With the sides closed in all fans would invariably have the same amount of air pass thru them.   If a fan was actually sending more air to the one downstrea, it would theortetcially just escape out the sides.  However, air will escape or get sucked in thru the sides in any case.


----------



## delshay (Sep 5, 2018)

Vayra86 said:


> Spoiler: it does not. 25 RPM is nothing, even 100 is negligible



Sorry, the 25RPM difference is my set-up should have made this clear. I have the same fan on another set-up & it's around 100RPM slower, so it varies from fan to fan from the same make & model as you have already pointed out.

It also seems the slowest fan in a two or three fan set-up must connect to the PWM signal when using the Y adaptor.

Again take this info as a pinch of salt & conduct your own experiment to see if you can detect any differences. Listen carefully to acoustic changes (if any) when fans are at max speed if you have more than one fan.


----------



## las (Sep 13, 2018)

Yeah it will cool it just fine but temps will be high because of the TIM job.

If you build a new PC, wait for 9th gen. Launching soon.

i9-9900K, i7-9700K and i5-9600K will use STIM aka solder which will make them much easier to cool (and they will run higher clocks/boost and have more cores).

A single tower 120-140mm will be cool these just fine on stock without massive throttling.

Compare this to 8700K which needs 240mm+ AIO or high-end air to not trottle or be in 90C range.


----------



## Deleted member 178884 (Sep 13, 2018)

Forget the post above, the 8700k will be perfectly fine to cool.


----------



## mstenholm (Sep 13, 2018)

Even a D14 could keep my 130 W TPD i7-970 cool (60-65 C) running 100 % for years at a decent OC. No problem there.


----------



## crazyeyesreaper (Sep 13, 2018)

las said:


> Yeah it will cool it just fine but temps will be high because of the TIM job.
> 
> If you build a new PC, wait for 9th gen.
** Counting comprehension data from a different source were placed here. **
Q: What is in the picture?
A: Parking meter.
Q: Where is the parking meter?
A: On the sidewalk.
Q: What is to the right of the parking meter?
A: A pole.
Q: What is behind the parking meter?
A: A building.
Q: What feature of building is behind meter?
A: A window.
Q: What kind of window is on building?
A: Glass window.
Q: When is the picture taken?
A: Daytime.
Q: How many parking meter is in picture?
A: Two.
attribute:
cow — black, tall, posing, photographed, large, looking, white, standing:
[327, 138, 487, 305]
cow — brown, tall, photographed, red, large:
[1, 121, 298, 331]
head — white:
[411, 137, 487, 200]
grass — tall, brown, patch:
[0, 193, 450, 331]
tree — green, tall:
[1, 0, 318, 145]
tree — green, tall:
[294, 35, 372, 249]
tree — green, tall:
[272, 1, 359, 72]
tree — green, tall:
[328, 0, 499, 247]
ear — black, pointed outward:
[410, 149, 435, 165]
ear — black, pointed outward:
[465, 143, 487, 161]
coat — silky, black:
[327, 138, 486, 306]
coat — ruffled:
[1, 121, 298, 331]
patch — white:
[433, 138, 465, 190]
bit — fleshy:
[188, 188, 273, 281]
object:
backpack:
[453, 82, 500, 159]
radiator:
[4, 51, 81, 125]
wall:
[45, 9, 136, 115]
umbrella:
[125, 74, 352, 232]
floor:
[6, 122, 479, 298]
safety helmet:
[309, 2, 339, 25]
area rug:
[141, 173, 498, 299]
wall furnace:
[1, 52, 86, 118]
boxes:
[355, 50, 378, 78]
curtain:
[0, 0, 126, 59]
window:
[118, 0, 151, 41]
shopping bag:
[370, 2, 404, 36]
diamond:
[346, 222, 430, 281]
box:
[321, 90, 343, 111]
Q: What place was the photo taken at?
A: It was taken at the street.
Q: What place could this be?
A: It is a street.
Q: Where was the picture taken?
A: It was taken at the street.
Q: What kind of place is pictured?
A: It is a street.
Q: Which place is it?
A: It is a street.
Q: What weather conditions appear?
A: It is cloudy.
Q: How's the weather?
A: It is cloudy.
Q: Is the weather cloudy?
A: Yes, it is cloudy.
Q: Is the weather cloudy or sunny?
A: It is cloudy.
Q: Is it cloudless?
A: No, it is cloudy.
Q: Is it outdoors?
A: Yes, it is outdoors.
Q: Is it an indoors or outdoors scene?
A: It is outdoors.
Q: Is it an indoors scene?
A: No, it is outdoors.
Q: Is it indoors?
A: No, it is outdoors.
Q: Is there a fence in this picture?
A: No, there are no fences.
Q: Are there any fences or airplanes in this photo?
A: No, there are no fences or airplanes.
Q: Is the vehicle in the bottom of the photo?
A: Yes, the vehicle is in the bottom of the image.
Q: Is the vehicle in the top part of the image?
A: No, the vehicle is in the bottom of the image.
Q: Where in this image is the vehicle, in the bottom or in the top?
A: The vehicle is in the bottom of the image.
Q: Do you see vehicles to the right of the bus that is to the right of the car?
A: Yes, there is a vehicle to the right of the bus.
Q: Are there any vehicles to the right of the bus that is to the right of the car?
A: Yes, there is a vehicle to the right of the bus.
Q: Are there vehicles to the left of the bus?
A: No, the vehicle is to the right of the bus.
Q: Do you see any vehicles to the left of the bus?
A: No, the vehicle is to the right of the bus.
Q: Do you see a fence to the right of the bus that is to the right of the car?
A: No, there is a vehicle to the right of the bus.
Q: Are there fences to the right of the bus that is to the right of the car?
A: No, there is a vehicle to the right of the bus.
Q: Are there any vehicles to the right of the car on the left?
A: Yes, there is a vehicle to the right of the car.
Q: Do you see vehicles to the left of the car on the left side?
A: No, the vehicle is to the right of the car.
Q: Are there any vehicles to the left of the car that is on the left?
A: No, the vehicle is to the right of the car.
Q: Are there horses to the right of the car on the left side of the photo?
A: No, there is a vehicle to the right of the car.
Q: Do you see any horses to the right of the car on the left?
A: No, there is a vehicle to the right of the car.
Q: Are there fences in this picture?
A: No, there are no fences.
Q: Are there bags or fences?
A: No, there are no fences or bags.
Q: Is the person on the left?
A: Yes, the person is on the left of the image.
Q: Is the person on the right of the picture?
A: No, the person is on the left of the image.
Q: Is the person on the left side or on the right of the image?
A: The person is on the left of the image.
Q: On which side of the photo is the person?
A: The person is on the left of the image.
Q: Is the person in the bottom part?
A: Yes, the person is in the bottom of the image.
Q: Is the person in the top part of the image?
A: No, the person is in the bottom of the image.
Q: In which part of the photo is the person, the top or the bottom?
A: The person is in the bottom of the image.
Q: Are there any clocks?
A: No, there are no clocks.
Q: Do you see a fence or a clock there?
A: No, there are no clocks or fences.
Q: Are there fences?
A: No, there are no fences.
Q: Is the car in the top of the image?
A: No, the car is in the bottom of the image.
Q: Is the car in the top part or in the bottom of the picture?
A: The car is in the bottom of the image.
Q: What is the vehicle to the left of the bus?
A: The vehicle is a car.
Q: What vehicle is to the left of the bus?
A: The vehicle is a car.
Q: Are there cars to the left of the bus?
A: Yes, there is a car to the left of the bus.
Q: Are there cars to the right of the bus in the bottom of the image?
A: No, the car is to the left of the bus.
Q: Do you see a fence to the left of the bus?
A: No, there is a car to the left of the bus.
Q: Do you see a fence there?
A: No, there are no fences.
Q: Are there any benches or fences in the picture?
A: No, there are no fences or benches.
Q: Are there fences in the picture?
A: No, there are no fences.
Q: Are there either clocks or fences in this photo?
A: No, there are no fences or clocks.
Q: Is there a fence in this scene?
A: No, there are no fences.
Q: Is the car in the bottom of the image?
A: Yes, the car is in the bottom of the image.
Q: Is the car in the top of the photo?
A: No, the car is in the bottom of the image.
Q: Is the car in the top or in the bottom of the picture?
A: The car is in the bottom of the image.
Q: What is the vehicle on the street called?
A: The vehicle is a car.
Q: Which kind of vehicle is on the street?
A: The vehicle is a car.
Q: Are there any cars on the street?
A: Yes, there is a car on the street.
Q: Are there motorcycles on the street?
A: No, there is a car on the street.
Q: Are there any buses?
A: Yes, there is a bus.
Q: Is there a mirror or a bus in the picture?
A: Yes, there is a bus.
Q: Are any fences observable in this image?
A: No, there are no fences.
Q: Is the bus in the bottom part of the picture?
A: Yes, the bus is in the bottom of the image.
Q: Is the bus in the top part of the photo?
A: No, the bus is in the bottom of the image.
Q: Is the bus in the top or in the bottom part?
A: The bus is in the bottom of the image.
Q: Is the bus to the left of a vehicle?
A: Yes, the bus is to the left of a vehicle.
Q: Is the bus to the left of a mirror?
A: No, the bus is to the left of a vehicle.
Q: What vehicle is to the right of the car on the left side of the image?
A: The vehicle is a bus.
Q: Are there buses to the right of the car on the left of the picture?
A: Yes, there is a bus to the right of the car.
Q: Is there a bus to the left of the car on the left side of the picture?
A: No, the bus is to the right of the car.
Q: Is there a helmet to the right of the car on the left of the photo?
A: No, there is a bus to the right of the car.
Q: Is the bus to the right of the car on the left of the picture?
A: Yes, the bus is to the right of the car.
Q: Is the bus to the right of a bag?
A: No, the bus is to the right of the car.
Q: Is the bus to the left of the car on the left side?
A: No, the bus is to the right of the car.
Launching soon.
> 
> ...


Not entirely true, Overclocking the 8700k a lower end cooler can do just fine with the CPU pushing 4.8 GHz with an AVX offset. In my reviews I use 1.3v typically you can get away with far less at 4.8 somewhere between 1.2 and 1.25 volts. With regular loads temps will be just fine only AVX workloads push the CPU to extreme temps and 99% of programs will not use AVX 100% of the time.

NH-U12S single tower single 120 mm fan manages to handle 4.8 at 1.3volts with no AVX offset. Drop voltage to more appropriate settings and temps will be fine. Typical workloads show most coolers are just fine so use a 100-200 Mhz AVX offset and boom done stable on an affordable air cooler. Sure you won't be rocking 5 GHz overclocks but majority of people wont anyway unless they delid. There is also the fact that the new generation is likely to be more expensive than the previous gen and for gaming / daily workloads the difference between an 8700k and the more expensive 9000 series will likely be minimal. Considering Intel's rumored shortage of parts.


----------



## John Naylor (Sep 14, 2018)

Id use a NH-D15 before Id use any 240/280 CLC type AIO.  If ya want better, Swifteck or EK OLC type AIOs are your best option short of a custom loop.


----------



## RejZoR (Sep 14, 2018)

My 5820K at 4.5GHz feels perfectly comfy on a single 120 AiO. And I don't even run some crazy fan RPM. It's sub 75°C even with AVX. Without, it's usually around 60-65°C. Given 8700K is newer on smaller node (although using crappy toothpaste as IHS TIM), it shouldn't be a problem despite higher clocks.


----------